▸ **To do**
(1) Print the passage of the article on The Boggs from "- Origin: New" to "Rock Recording Co.).", word for word.
(2) According to the article on The Boggs, how did the band's original members first meet?

▸ **Quoted passage**
- Origin: New York City, United States
- Genres: Indie rock
- Years active: 2001–present
- Labels: Arena Rock Recording Company City Rockers, Gigantic Music
- Website: myspace.com/theboggs

= The Boggs =

American rock band

The Boggs is an independent rock band from New York City formed by Jason Friedman in 2001. Original band members Friedman, Ezekiel Healy, Bradford Conroy and Phil Roebuck met as subway buskers in New York and became a part of the then burgeoning "New New York" scene that included groups like The Rapture, Yeah Yeah Yeahs, Calla, Interpol, and The Walkmen.

Their debut album We Are The Boggs We Are (Arena Rock Recording Co.) was a punk re-telling of Harry Smith’s Anthology of American Folk Music that the band mockingly dubbed ‘Archival no-wave’. The Boggs also contributed a compilation track for This Is Next Year: A Brooklyn-Based Compilation in 2001 (Arena Rock Recording Co.).

The follow-up, Stitches, recast the band's sound as a type of acoustic post-punk. Some reviews compared the record to a more artsy Pogues or more country-blues based Echo & the Bunnymen.

Source records
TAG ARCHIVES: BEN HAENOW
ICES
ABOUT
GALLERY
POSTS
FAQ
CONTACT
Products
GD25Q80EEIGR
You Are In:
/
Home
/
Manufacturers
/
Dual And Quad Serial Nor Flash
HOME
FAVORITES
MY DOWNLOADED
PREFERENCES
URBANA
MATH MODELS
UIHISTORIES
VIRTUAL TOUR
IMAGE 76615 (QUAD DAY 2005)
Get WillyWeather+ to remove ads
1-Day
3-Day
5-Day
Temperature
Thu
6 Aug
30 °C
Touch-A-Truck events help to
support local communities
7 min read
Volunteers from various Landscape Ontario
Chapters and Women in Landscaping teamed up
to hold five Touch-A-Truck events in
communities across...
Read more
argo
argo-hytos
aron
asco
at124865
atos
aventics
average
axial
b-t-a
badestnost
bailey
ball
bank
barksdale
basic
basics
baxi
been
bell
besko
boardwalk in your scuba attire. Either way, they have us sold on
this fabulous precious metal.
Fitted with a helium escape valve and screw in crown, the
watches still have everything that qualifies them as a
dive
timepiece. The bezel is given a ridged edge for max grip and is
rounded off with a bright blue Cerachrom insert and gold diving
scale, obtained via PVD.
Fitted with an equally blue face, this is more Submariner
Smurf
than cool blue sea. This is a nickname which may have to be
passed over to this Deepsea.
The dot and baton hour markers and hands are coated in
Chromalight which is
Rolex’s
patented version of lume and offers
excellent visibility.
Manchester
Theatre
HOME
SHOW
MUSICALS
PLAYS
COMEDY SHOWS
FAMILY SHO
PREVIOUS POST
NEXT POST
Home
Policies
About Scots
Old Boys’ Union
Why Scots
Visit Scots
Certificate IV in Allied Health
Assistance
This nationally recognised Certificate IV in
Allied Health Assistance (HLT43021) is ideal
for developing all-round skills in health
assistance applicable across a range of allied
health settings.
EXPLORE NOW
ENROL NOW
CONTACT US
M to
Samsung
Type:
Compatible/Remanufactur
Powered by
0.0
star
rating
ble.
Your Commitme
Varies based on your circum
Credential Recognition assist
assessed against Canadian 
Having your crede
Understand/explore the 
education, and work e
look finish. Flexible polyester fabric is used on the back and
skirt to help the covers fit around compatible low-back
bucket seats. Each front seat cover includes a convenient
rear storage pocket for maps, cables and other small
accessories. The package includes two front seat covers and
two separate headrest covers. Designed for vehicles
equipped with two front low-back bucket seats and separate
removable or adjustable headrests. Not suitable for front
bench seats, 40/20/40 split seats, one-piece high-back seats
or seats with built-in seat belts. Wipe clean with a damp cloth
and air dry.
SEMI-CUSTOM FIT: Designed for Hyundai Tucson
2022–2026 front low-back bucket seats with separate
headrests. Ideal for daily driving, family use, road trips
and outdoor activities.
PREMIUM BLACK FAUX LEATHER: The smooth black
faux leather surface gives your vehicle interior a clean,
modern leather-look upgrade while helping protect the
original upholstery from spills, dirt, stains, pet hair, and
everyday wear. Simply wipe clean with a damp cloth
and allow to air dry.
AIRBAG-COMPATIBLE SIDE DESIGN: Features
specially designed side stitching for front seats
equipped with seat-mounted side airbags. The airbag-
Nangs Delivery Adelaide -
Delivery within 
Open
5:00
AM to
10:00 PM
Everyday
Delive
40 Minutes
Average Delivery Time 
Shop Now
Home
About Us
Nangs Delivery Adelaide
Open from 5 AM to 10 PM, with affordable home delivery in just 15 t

▸ **Answer set**
(1)
- Origin: New York City, United States
- Genres: Indie rock
- Years active: 2001–present
- Labels: Arena Rock Recording Company City Rockers, Gigantic Music
- Website: myspace.com/theboggs

= The Boggs =

American rock band

The Boggs is an independent rock band from New York City formed by Jason Friedman in 2001. Original band members Friedman, Ezekiel Healy, Bradford Conroy and Phil Roebuck met as subway buskers in New York and became a part of the then burgeoning "New New York" scene that included groups like The Rapture, Yeah Yeah Yeahs, Calla, Interpol, and The Walkmen.

Their debut album We Are The Boggs We Are (Arena Rock Recording Co.) was a punk re-telling of Harry Smith’s Anthology of American Folk Music that the band mockingly dubbed ‘Archival no-wave’. The Boggs also contributed a compilation track for This Is Next Year: A Brooklyn-Based Compilation in 2001 (Arena Rock Recording Co.).

(2) They met as subway buskers in New York.